Credit Cards: Debts

(asked on 11th February 2020) - View Source

Question to the HM Treasury:

To ask the Chancellor of the Exchequer, what discussions he has had with the Financial Conduct Authority to determine the effect of the persistent credit card debt remedies introduced in February 2018, and what steps his Department is taking to ensure that credit card holders do not pay more than the amount borrowed in interest, fees and other charges.


Answered by
John Glen Portrait
John Glen
Paymaster General and Minister for the Cabinet Office
This question was answered on 24th February 2020

The Financial Conduct Authority (FCA), as the regulator responsible for the consumer credit market, has taken a range of steps to protect consumers in this market. These include the introduction of new rules in February 2018 to help customers in persistent credit card debt. The rules require firms to better identify struggling customers, carry out greater interventions, and exercise forbearance for those struggling most. In its Policy Statement PS18/4, the FCA commits to reviewing the new rules in 2022 or 2023, once they have been fully implemented by firms and in operation long enough to assess consumer outcomes.

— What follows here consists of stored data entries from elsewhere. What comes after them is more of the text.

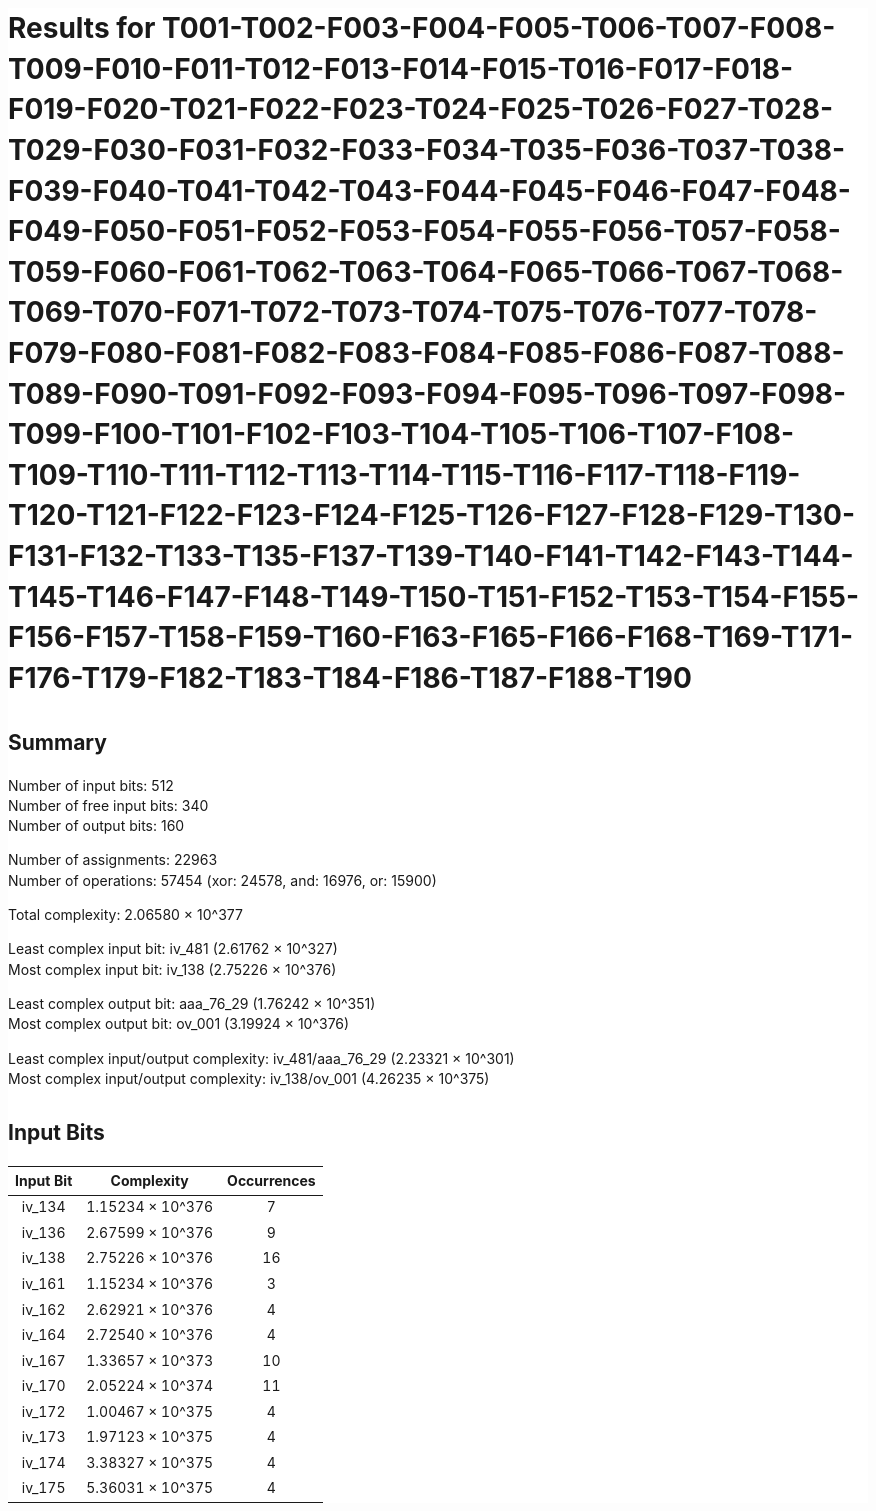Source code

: # Results for T001-T002-F003-F004-F005-T006-T007-F008-T009-F010-F011-T012-F013-F014-F015-T016-F017-F018-F019-F020-T021-F022-F023-T024-F025-T026-F027-T028-T029-F030-F031-F032-F033-F034-T035-F036-T037-T038-F039-F040-T041-T042-T043-F044-F045-F046-F047-F048-F049-F050-F051-F052-F053-F054-F055-F056-T057-F058-T059-F060-F061-T062-T063-T064-F065-T066-T067-T068-T069-T070-F071-T072-T073-T074-T075-T076-T077-T078-F079-F080-F081-F082-F083-F084-F085-F086-F087-T088-T089-F090-T091-F092-F093-F094-F095-T096-T097-F098-T099-F100-T101-F102-F103-T104-T105-T106-T107-F108-T109-T110-T111-T112-T113-T114-T115-T116-F117-T118-F119-T120-T121-F122-F123-F124-F125-T126-F127-F128-F129-T130-F131-F132-T133-T135-F137-T139-T140-F141-T142-F143-T144-T145-T146-F147-F148-T149-T150-T151-F152-T153-T154-F155-F156-F157-T158-F159-T160-F163-F165-F166-F168-T169-T171-F176-T179-F182-T183-T184-F186-T187-F188-T190

## Summary

Number of input bits: 512  
Number of free input bits: 340  
Number of output bits: 160

Number of assignments: 22963  
Number of operations: 57454
(xor: 24578,
and: 16976,
or: 15900)

Total complexity: 2.06580 × 10^377

Least complex input bit: iv_481 (2.61762 × 10^327)  
Most complex input bit: iv_138 (2.75226 × 10^376)

Least complex output bit: aaa_76_29 (1.76242 × 10^351)  
Most complex output bit: ov_001 (3.19924 × 10^376)

Least complex input/output complexity: iv_481/aaa_76_29 (2.23321 × 10^301)  
Most complex input/output complexity: iv_138/ov_001 (4.26235 × 10^375)

## Input Bits

| Input Bit | Complexity | Occurrences |
|:---------:|:----------:|:-----------:|
| iv_134 | 1.15234 × 10^376 | 7 |
| iv_136 | 2.67599 × 10^376 | 9 |
| iv_138 | 2.75226 × 10^376 | 16 |
| iv_161 | 1.15234 × 10^376 | 3 |
| iv_162 | 2.62921 × 10^376 | 4 |
| iv_164 | 2.72540 × 10^376 | 4 |
| iv_167 | 1.33657 × 10^373 | 10 |
| iv_170 | 2.05224 × 10^374 | 11 |
| iv_172 | 1.00467 × 10^375 | 4 |
| iv_173 | 1.97123 × 10^375 | 4 |
| iv_174 | 3.38327 × 10^375 | 4 |
| iv_175 | 5.36031 × 10^375 | 4 |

On 3 February 2020, the FCA wrote to credit card firms to reiterate their expectations for handling customers in persistent debt. This letter outlined that firms should encourage customers to open a dialogue about potential repayment arrangements, and, where customers cannot afford the options proposed, firms should consider reducing, waiving, or cancelling any interest or charges.

Treasury ministers and officials meet regularly with the FCA, and the Government will continue to work closely with the FCA to ensure consumers of financial services are treated fairly.